Jetzt ging es fast gratis. Als ich wieder über dem Startplatz der Fiescheralp war, musste ich noch 12 km in das Goms hoch und zurück fliegen, um mein Ziel zu erreichen. Das XCtrack ist eine grosse Hilfe, um die km automatisch berechnen zu lassen. Die Südhänge des Goms waren nicht mehr im idealen Einfallswinkel der Sonne, aber es ging weiterhin erstaunlich gut mit 1-3 m/s integriert vorwärts. Die Vorfreude stieg und stieg.
Wind 2000m
Wind 3000m
Die Übermotivation bekämpfen
Plötzlich wollte der Ehrgeiz in mir noch weiter als 100 km fliegen. Rasch wurde der Übermut besänftigt, als auf meinem XCtrack stand “unfertiges Dreieck 103 km”. Lieber den Spatz in der Hand als die Taube auf dem Dach. Somit habe ich umgedreht und konnte wieder in Richtung Fiesch fliegen. Als ich die letzte Thermik ausdrehte und wusste, dass ich im Gleitflug das Ziel erreichen werde. Sicher habe ich die Gämsen mit meinem Freudenschrei etwas erschreckt. Nach der finalen Querung durfte ich sogar noch am Startplatz vorbeifliegen und meinen Freunden zuwinken.

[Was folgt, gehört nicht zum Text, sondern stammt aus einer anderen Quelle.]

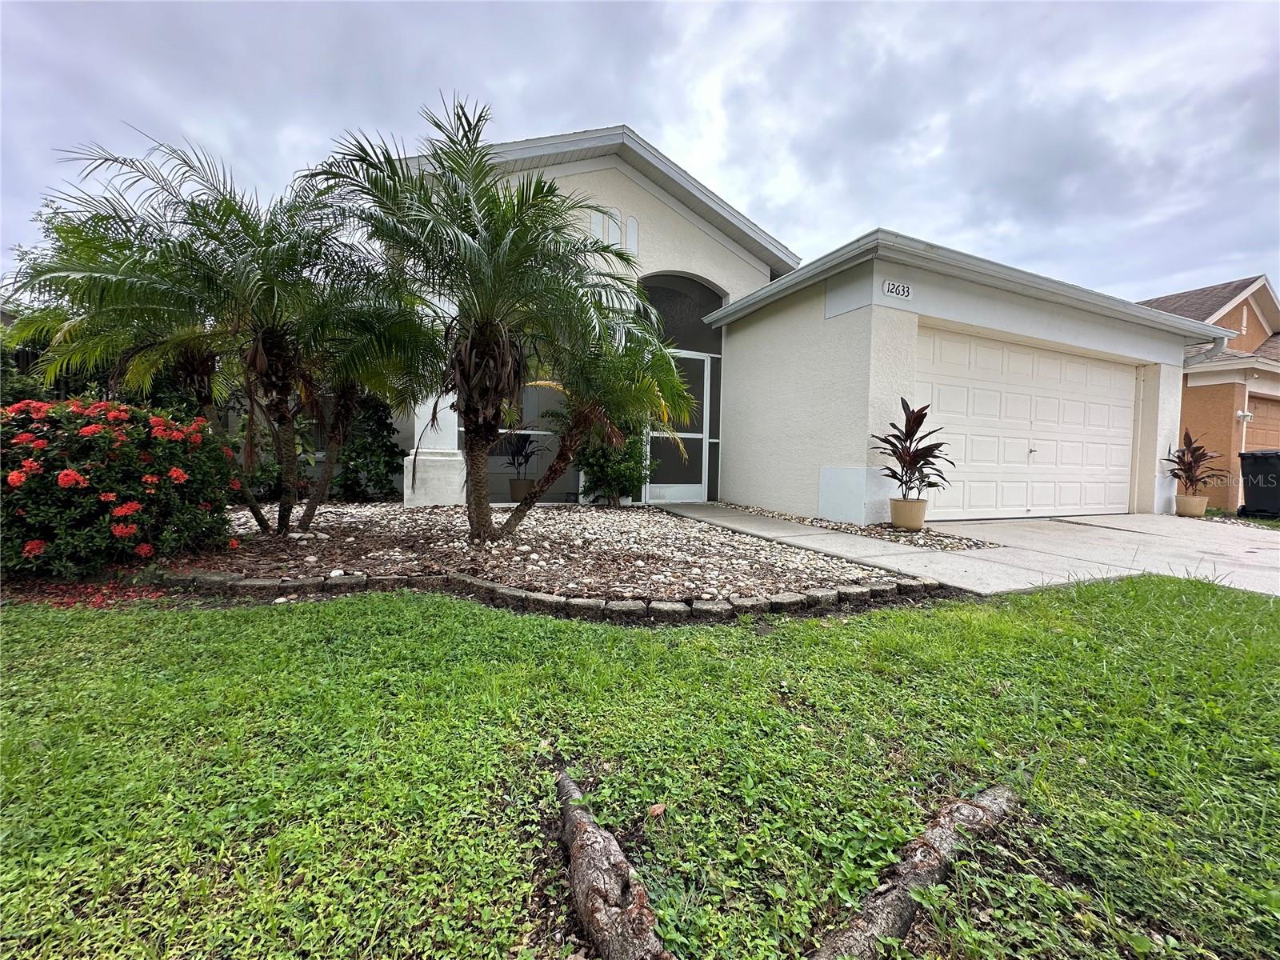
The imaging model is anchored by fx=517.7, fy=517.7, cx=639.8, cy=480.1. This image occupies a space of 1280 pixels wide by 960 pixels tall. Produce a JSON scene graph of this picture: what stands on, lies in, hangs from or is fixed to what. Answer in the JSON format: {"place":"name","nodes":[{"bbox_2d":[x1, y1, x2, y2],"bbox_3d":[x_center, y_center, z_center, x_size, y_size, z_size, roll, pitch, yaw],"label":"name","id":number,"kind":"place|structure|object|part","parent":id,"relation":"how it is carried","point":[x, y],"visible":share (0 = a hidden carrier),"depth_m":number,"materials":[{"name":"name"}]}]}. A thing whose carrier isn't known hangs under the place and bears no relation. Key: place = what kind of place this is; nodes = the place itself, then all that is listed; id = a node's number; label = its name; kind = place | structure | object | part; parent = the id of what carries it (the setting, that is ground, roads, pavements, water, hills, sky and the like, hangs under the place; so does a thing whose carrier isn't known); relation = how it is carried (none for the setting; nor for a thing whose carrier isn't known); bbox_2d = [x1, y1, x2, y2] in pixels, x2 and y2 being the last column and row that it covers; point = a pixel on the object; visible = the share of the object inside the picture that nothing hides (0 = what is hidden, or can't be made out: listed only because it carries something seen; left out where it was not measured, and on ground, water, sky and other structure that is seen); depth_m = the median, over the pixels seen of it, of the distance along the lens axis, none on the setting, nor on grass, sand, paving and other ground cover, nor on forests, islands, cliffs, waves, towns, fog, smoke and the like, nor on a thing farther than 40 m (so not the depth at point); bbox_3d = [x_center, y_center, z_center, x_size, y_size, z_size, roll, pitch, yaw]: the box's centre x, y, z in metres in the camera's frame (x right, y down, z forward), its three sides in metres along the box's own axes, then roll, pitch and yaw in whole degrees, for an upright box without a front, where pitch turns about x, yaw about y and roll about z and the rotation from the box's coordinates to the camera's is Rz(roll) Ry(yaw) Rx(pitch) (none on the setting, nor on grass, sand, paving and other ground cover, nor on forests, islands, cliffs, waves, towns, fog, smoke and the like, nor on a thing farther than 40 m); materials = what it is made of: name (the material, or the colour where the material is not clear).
{"place":"outdoors","nodes":[
{"label":"outdoors","id":0,"kind":"place"},
{"bbox_2d":[0,0,1279,303],"label":"sky","id":1,"kind":"structure","parent":0,"point":[738,176],"materials":[{"name":"grey"}]},
{"bbox_2d":[0,572,1279,959],"label":"lawn","id":2,"kind":"structure","parent":0,"point":[324,609],"materials":[{"name":"green plant"}]},
{"bbox_2d":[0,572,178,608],"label":"mulch bed","id":3,"kind":"object","parent":2,"relation":"on","point":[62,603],"visible":0.49,"depth_m":3.41,"materials":[{"name":"red"}]},
{"bbox_2d":[165,566,946,622],"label":"stone edging","id":4,"kind":"object","parent":2,"relation":"on","point":[237,582],"visible":0.78,"depth_m":3.22,"materials":[{"name":"stone"}]},
{"bbox_2d":[178,500,935,608],"bbox_3d":[-1.351,0.592,5.998,6.637,0.175,6.220,0,4,-26],"label":"gravel bed","id":5,"kind":"object","parent":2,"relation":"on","point":[624,574],"visible":0.67,"depth_m":4.51,"materials":[{"name":"beige gravel"}]},
{"bbox_2d":[0,395,244,578],"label":"flowering shrub","id":6,"kind":"object","parent":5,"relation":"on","point":[102,439],"visible":0.95,"depth_m":3.62,"materials":[{"name":"plant"}]},
{"bbox_2d":[12,126,411,539],"bbox_3d":[-3.689,-1.241,4.941,3.319,3.703,3.237,0,4,-26],"label":"palm tree","id":7,"kind":"object","parent":5,"relation":"in","point":[258,520],"visible":0.99,"depth_m":4.56,"materials":[{"name":"plant"}]},
{"bbox_2d":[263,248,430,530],"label":"palm tree","id":8,"kind":"object","parent":5,"relation":"on","point":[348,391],"visible":0.76,"depth_m":5.68,"materials":[{"name":"plant"}]},
{"bbox_2d":[333,391,404,501],"bbox_3d":[-4.480,-0.604,8.531,1.263,1.995,1.339,0,4,-26],"label":"shrub","id":9,"kind":"object","parent":5,"relation":"on","point":[380,482],"visible":0.72,"depth_m":8.26,"materials":[{"name":"green plant"}]},
{"bbox_2d":[308,96,671,539],"bbox_3d":[-1.302,-1.349,4.986,3.353,3.980,3.328,0,4,-26],"label":"palm tree","id":10,"kind":"object","parent":5,"relation":"in","point":[505,240],"visible":1,"depth_m":4.66,"materials":[{"name":"plant"}]},
{"label":"palm trunk","id":11,"kind":"part","parent":10,"relation":"part of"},
{"bbox_2d":[512,305,696,531],"bbox_3d":[-0.543,-0.775,6.296,2.369,2.626,2.441,0,4,-26],"label":"palm tree","id":12,"kind":"object","parent":5,"relation":"in","point":[626,399],"visible":0.94,"depth_m":5.98,"materials":[{"name":"plant"}]},
{"bbox_2d":[576,415,650,505],"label":"shrub","id":13,"kind":"object","parent":5,"relation":"on","point":[621,466],"visible":0.68,"depth_m":7.90,"materials":[{"name":"green plant"}]},
{"bbox_2d":[554,770,671,959],"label":"tree root","id":14,"kind":"object","parent":2,"relation":"on","point":[574,854],"visible":0.99,"depth_m":1.18,"materials":[{"name":"brown wood"}]},
{"bbox_2d":[647,802,665,818],"bbox_3d":[0.046,0.939,1.481,0.049,0.032,0.052,4,4,35],"label":"dry leaf","id":15,"kind":"object","parent":2,"relation":"on","point":[658,810],"visible":0.97,"depth_m":1.47,"materials":[{"name":"brown plant"}]},
{"bbox_2d":[808,784,1016,959],"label":"tree root","id":16,"kind":"object","parent":2,"relation":"on","point":[918,872],"visible":0.97,"depth_m":1.23,"materials":[{"name":"brown wood"}]},
{"bbox_2d":[368,122,1224,528],"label":"house","id":17,"kind":"structure","parent":0,"point":[677,265],"depth_m":7.75,"materials":[{"name":"beige paint"}]},
{"bbox_2d":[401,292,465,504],"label":"column","id":18,"kind":"structure","parent":17,"relation":"attached to","point":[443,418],"depth_m":7.82,"materials":[{"name":"white paint"}]},
{"bbox_2d":[508,477,535,501],"bbox_3d":[-1.934,0.164,8.532,0.416,0.349,0.427,0,4,-26],"label":"plant pot","id":19,"kind":"object","parent":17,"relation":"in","point":[515,488],"visible":0.84,"depth_m":8.38,"materials":[{"name":"ceramic"}]},
{"bbox_2d":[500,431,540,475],"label":"potted plant","id":20,"kind":"object","parent":19,"relation":"in","point":[520,463],"visible":0.87,"depth_m":8.92,"materials":[{"name":"plant"}]},
{"bbox_2d":[491,378,577,502],"bbox_3d":[-1.873,-0.927,8.875,1.581,2.572,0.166,0,4,-26],"label":"window","id":21,"kind":"structure","parent":17,"relation":"in","point":[512,471],"depth_m":8.89,"materials":[{"name":"glass"}]},
{"bbox_2d":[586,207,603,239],"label":"arched window","id":22,"kind":"structure","parent":17,"relation":"in","point":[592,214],"depth_m":7.76,"materials":[{"name":"white"}]},
{"bbox_2d":[608,208,622,246],"bbox_3d":[-0.413,-3.810,7.810,0.194,0.593,0.087,0,4,-26],"label":"arched window","id":23,"kind":"structure","parent":17,"relation":"in","point":[618,222],"depth_m":7.80,"materials":[{"name":"white"}]},
{"bbox_2d":[624,214,638,254],"bbox_3d":[-0.174,-3.825,8.089,0.251,0.706,0.114,0,4,-26],"label":"arched window","id":24,"kind":"structure","parent":17,"relation":"in","point":[632,222],"depth_m":8.08,"materials":[{"name":"white"}]},
{"bbox_2d":[645,349,713,502],"bbox_3d":[0.675,-0.839,8.901,1.310,2.521,0.170,0,4,-26],"label":"screen door","id":25,"kind":"structure","parent":17,"relation":"in","point":[698,434],"depth_m":8.93,"materials":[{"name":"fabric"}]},
{"bbox_2d":[638,272,725,354],"bbox_3d":[0.667,-2.838,8.848,1.805,1.319,0.092,0,4,-26],"label":"arched window","id":26,"kind":"structure","parent":17,"relation":"in","point":[666,321],"depth_m":8.84,"materials":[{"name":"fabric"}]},
{"bbox_2d":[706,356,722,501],"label":"sidelight window","id":27,"kind":"structure","parent":17,"relation":"in","point":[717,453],"depth_m":8.84,"materials":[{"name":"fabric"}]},
{"bbox_2d":[882,279,913,298],"bbox_3d":[2.952,-2.191,5.938,0.384,0.184,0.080,0,4,-26],"label":"house number sign","id":28,"kind":"object","parent":17,"relation":"attached to","point":[886,286],"visible":0.97,"depth_m":5.93,"materials":[{"name":"white"}]},
{"bbox_2d":[918,326,1135,522],"bbox_3d":[5.792,-0.686,7.844,4.931,2.564,0.166,0,4,-26],"label":"garage door","id":29,"kind":"structure","parent":17,"relation":"in","point":[971,386],"depth_m":7.64,"materials":[{"name":"white metal"}]},
{"label":"door handle","id":30,"kind":"part","parent":29,"relation":"part of","materials":[{"name":"metal"}]},
{"bbox_2d":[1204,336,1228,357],"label":"downspout","id":31,"kind":"object","parent":17,"relation":"attached to","point":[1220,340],"visible":0.28,"depth_m":8.46,"materials":[{"name":"white metal"}]},
{"bbox_2d":[701,500,991,550],"bbox_3d":[2.203,0.528,6.909,1.254,0.091,4.237,0,4,-26],"label":"gravel strip","id":32,"kind":"object","parent":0,"point":[817,522],"visible":0.61,"depth_m":5.99,"materials":[{"name":"grey gravel"}]},
{"bbox_2d":[888,496,927,530],"bbox_3d":[3.118,0.393,6.068,0.399,0.326,0.399,0,4,-26],"label":"flower pot","id":33,"kind":"object","parent":32,"relation":"on","point":[918,520],"visible":0.95,"depth_m":5.93,"materials":[{"name":"beige ceramic"}]},
{"bbox_2d":[868,397,953,501],"bbox_3d":[3.163,-0.314,6.036,0.991,1.196,0.965,-2,4,-45],"label":"potted plant","id":34,"kind":"object","parent":33,"relation":"in","point":[899,458],"visible":0.96,"depth_m":6.00,"materials":[{"name":"plant"}]},
{"bbox_2d":[657,503,1279,599],"label":"driveway","id":35,"kind":"structure","parent":0,"point":[1265,550],"materials":[{"name":"grey concrete"}]},
{"bbox_2d":[1176,493,1207,517],"bbox_3d":[8.735,0.409,8.244,0.386,0.305,0.379,0,4,-26],"label":"flower pot","id":36,"kind":"object","parent":35,"relation":"on","point":[1198,509],"visible":0.86,"depth_m":8.13,"materials":[{"name":"beige ceramic"}]},
{"bbox_2d":[1161,428,1223,494],"bbox_3d":[8.872,-0.265,8.357,0.930,1.083,0.884,0,4,-26],"label":"potted plant","id":37,"kind":"object","parent":36,"relation":"in","point":[1198,447],"visible":0.94,"depth_m":8.30,"materials":[{"name":"plant"}]},
{"bbox_2d":[1237,448,1279,519],"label":"trash bin","id":38,"kind":"object","parent":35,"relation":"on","point":[1254,458],"visible":0.97,"depth_m":8.33,"materials":[{"name":"black plastic"}]},
{"bbox_2d":[1140,272,1279,511],"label":"neighboring house","id":39,"kind":"structure","parent":0,"point":[1198,391],"depth_m":11.04,"materials":[{"name":"orange paint"}]},
{"bbox_2d":[1235,408,1252,422],"bbox_3d":[12.077,-1.299,10.387,0.219,0.242,0.233,0,4,-26],"label":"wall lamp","id":40,"kind":"object","parent":39,"relation":"attached to","point":[1246,415],"visible":0.94,"depth_m":10.35,"materials":[{"name":"white"}]},
{"bbox_2d":[1245,396,1279,453],"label":"garage door","id":41,"kind":"structure","parent":39,"relation":"in","point":[1273,445],"depth_m":10.60,"materials":[{"name":"brown metal"}]}
]}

Leicht zitternd flog ich dann nach Hause, landete sanft und mich erwartete eine heisse Dusche, um mich wieder aufzuwärmen. Ich bin sehr dankbar, dass ich diesen frühen Streckentag erleben durfte.
Messages an mich selbst
Fliege den Tag nicht die Prognose
Bleib neugierig…
Lufträume und NOTAM vorab checken
Den Best Case vorab komplett in Ruhe planen – um somit mehr Kapazität für den Flug zu haben.
Sorgen und Ängste ernst nehmen
Hier eine neue Methode finden – nicht nur mit Objektiven Checklisten relativieren
Übermut kommt vor dem Fall
Ein häufiges Phänomen von mir, wenn es zu gut läuft möchte ich immer noch mehr.
Risikomanagement Tools besser anwenden
Der Helikopter Blick hätte wahrscheinlich geholfen. Auch die Methode „Was, wie, warum“ von ONEDAY hätte mich weiter gebracht (siehe Bild Werkzeuge für den Weiterflug)
Stolz sein
Etwas Eigenlob für die gute Interpretation der Prognose und des Erfahrungsschatzes
ONEDAY Methoden
Sind für mich jetzt die neue Macht im Kopf
Expeditionsanzug kaufen
für die langen Flüge im März-Mai
Hintergrund Informationen
Diesmal habe ich die 4D Streckenprognose nicht als Plannungstool benutzt, sondern als Debriefing Tool, um den Wind in Echt mit dem prognostizierten Wind zu vergleichen.
Das ICON-D2 Modell hat den Wind eine Stunde lang zu pessimistisch, also zu stark prognostiziert.